Trecho:
====
- Relator(a)
- Ministro Napoleão Nunes Maia Filho
- Órgão julgador
- Quinta Turma
- Data do julgamento
- 21/09/2010
- Data de publicação
- 18/10/2010
STJ – Acórdão, Rel. Ministro Napoleão Nunes Maia Filho, Quinta Turma, j. 21/09/2010, p. 18/10/2010
RECURSO ORDINÁRIO EM HABEAS CORPUS. RECORRENTE CUSTODIADO DESDE 07.02.07. OFICIAL DA POLÍCIA MILITAR DENUNCIADO PELA PRÁTICA DE HOMICÍDIO QUALIFICADO CONSUMADO E HOMICÍDIO QUALIFICADO TENTADO. PEDIDO DE EXTENSÃO DA LIBERDADE PROVISÓRIA CONCEDIDA A CORRÉU. SITUAÇÕES DISTINTAS. PRESENÇA, NO CASO, DOS REQUISITOS AUTORIZADORES DA MEDIDA CAUTELAR RESTRITIVA. GARANTIA DA ORDEM PÚBLICA. EXCESSO DE PRAZO JUSTIFICADO. PLURALIDADE DE RÉUS (3 ACUSADOS, DOIS DELES VINCULADOS À POLÍCIA MILITAR LOCAL), COMPLEXIDADE DO FEITO, ALÉM DE DIVERSOS INCIDENTES PROCESSUAIS OCORRIDOS DURANTE A INSTRUÇÃO (ADIAMENTO DE AUDIÊNCIA POR PROBLEMAS DE SAÚDE DO RECORRENTE, SUSPENSÃO DO FEITO PARA REALIZAÇÃO DE EXAME DE SANIDADE MENTAL). PARECER DO MPF PELO PROVIMENTO PARCIAL DO RECURSO. RECURSO ORDINÁRIO DESPROVIDO, TODAVIA. 1. A tutela cautelar imposta se mostra devidamente justificada, na medida em que o recorrente é oficial reformado da Policia Militar, envolvido na prática de crimes contra duas vidas humanas, cuja liberdade colocaria em evidente risco a ordem pública local. 2. Não se mostra admissível o pedido de extensão da ordem já concedida ao corréu Rafael, porquanto, naquela oportunidade, entendeu o Magistrado singular não estarem presentes os requisitos legalmente previstos para a manutenção de sua custódia, hipótese que, como acima se demonstrou, não encontra similaridade no caso do recorrente. 3. A concessão de Habeas Corpus em razão da configuração de excesso de prazo é medida de todo excepcional, somente admitida nos casos em que a dilação (A) seja decorrência exclusiva de diligências suscitadas pela acusação; (B) resulte da inércia do próprio aparato judicial, em obediência ao princípio da razoável duração do processo, previsto no art. 5o., LXXVIII da Constituição Federal; ou (C) implique em ofensa ao princípio da razoabilidade. 4. No caso dos autos, todavia, a demora para o término da instrução probatória pode ser atribuída, entre outras causas, à complexidade do feito, envolvendo dois integrantes da Polícia Militar local, à pluralidade de acusados (3 pessoas), além dos incidentes processuais ocorridos no transcorrer do feito. 5. Parecer do MPF pelo parcial provimento do recurso. 6. Recurso Ordinário desprovido, todavia. (RHC n. 22.459/PA, relator Ministro Napoleão Nunes Maia Filho, Quinta Turma, julgado em 21/9/2010, DJe de 18/10/2010.)
====
Listagem de dados:
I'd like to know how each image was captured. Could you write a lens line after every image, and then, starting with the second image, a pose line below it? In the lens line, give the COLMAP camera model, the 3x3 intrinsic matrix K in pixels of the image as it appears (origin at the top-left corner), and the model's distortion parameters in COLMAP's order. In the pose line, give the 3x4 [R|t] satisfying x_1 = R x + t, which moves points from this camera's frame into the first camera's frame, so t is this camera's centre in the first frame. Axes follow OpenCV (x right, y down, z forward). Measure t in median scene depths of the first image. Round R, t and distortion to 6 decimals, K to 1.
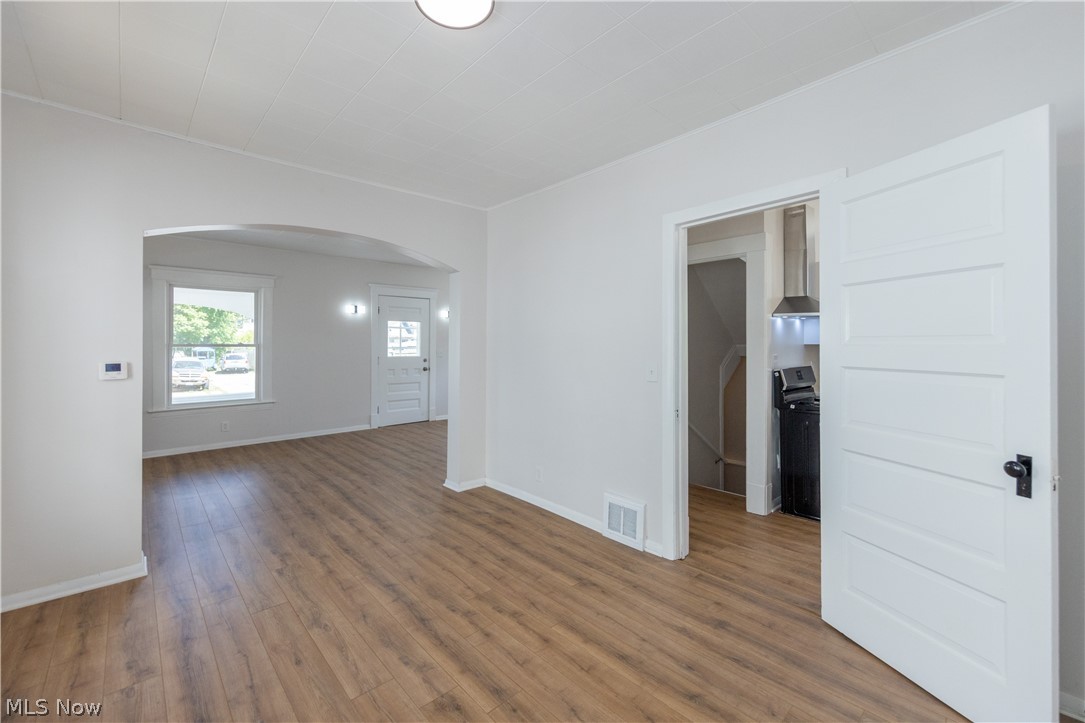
lens RADIAL K [[446.7, 0, 528.9], [0, 446.7, 341.4], [0, 0, 1]] dist [0.000741, 0.000220]
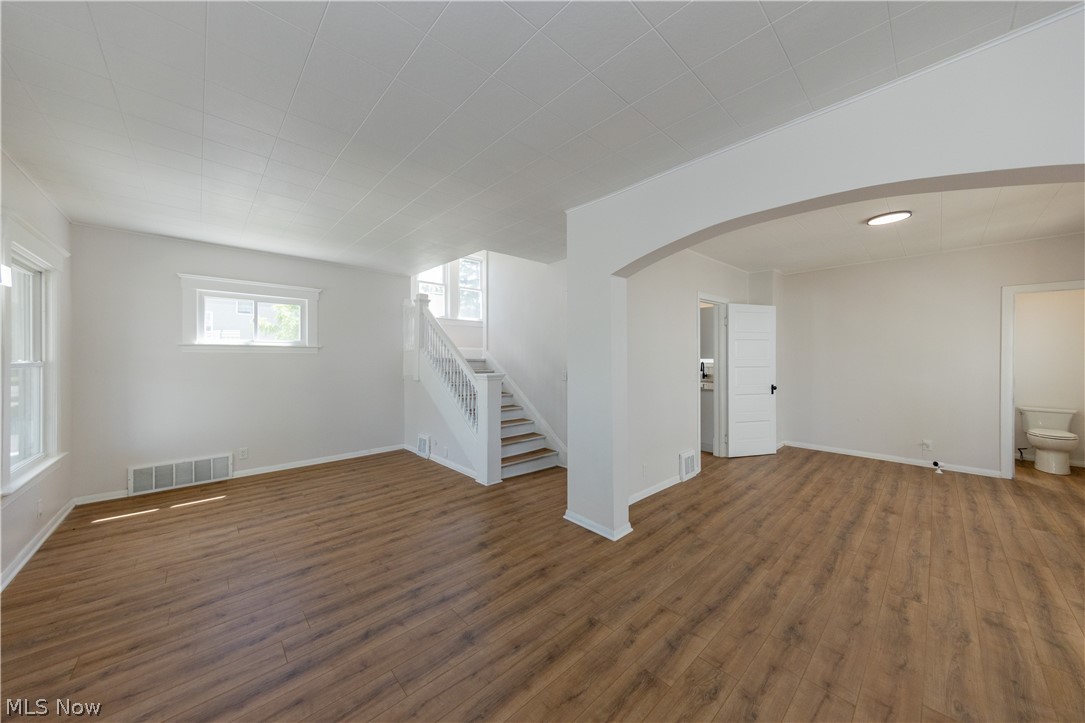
lens RADIAL K [[371.7, 0, 537.7], [0, 371.7, 353.8], [0, 0, 1]] dist [0.009749, -0.000474]
pose [[-0.019713, 0.008442, 0.999770, -1.501972], [-0.002163, 0.999962, -0.008487, -0.005297], [-0.999803, -0.002330, -0.019694, 2.030854]]
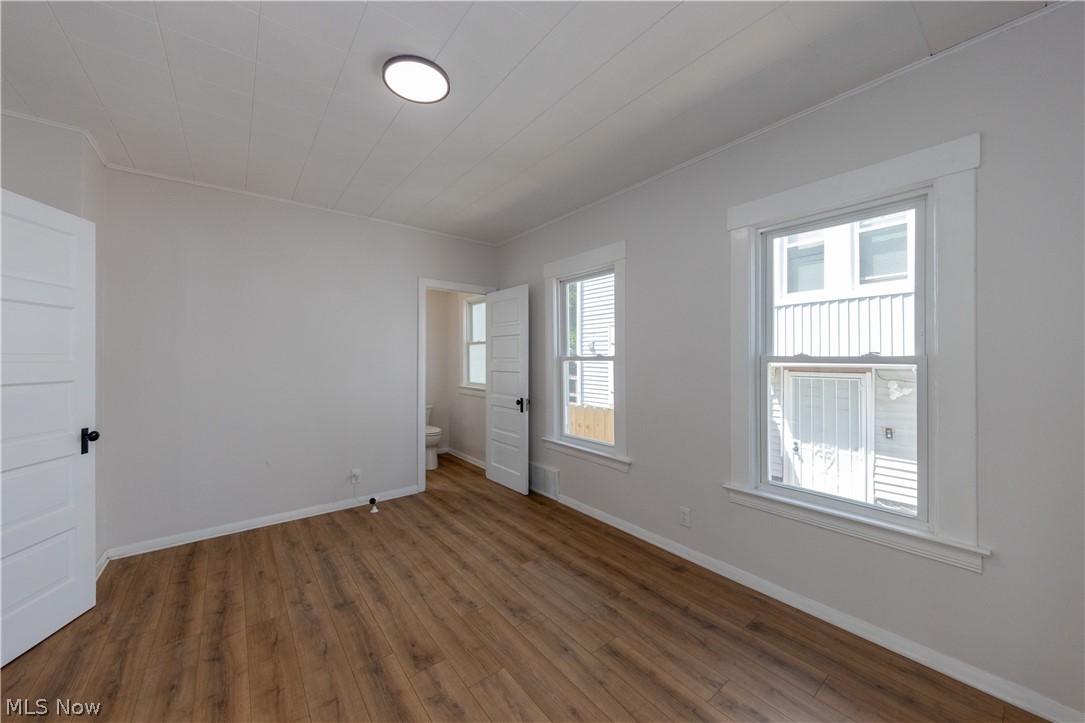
lens RADIAL K [[392.1, 0, 548.3], [0, 392.1, 356.8], [0, 0, 1]] dist [0.003347, 0.000260]
pose [[-0.998444, 0.004980, 0.055544, -0.404587], [0.004627, 0.999968, -0.006477, 0.006142], [-0.055574, -0.006210, -0.998435, 1.420600]]
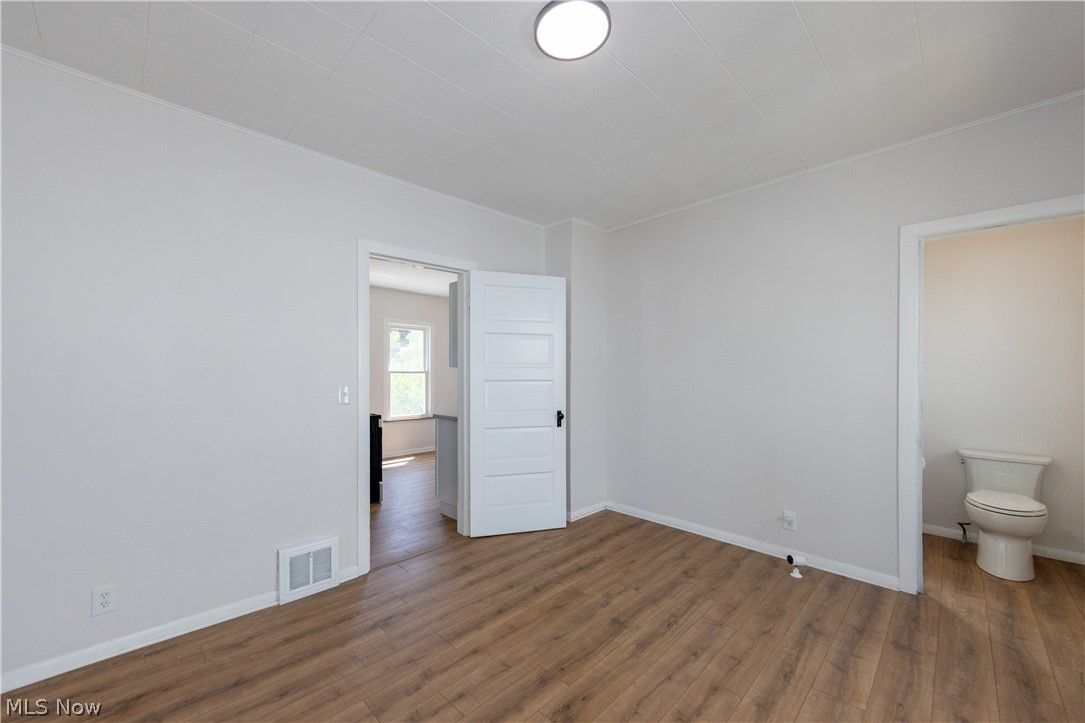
lens RADIAL K [[424.2, 0, 515.2], [0, 424.2, 374.8], [0, 0, 1]] dist [0.008669, -0.001169]
pose [[-0.024612, -0.000715, 0.999697, -0.798067], [-0.003422, 0.999994, 0.000631, 0.028823], [-0.999691, -0.003406, -0.024615, 0.794277]]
====
Por favor, traduza para o inglês esta frase do acórdão: "A tutela cautelar imposta se mostra devidamente justificada, na medida em que o recorrente é oficial reformado da Policia Militar, envolvido na prática de crimes contra duas vidas humanas, cuja liberdade colocaria em evidente risco a ordem pública local".

The precautionary measure imposed is duly justified, inasmuch as the appellant is a retired officer of the Military Police, involved in the commission of crimes against two human lives, whose release would place local public order at evident risk.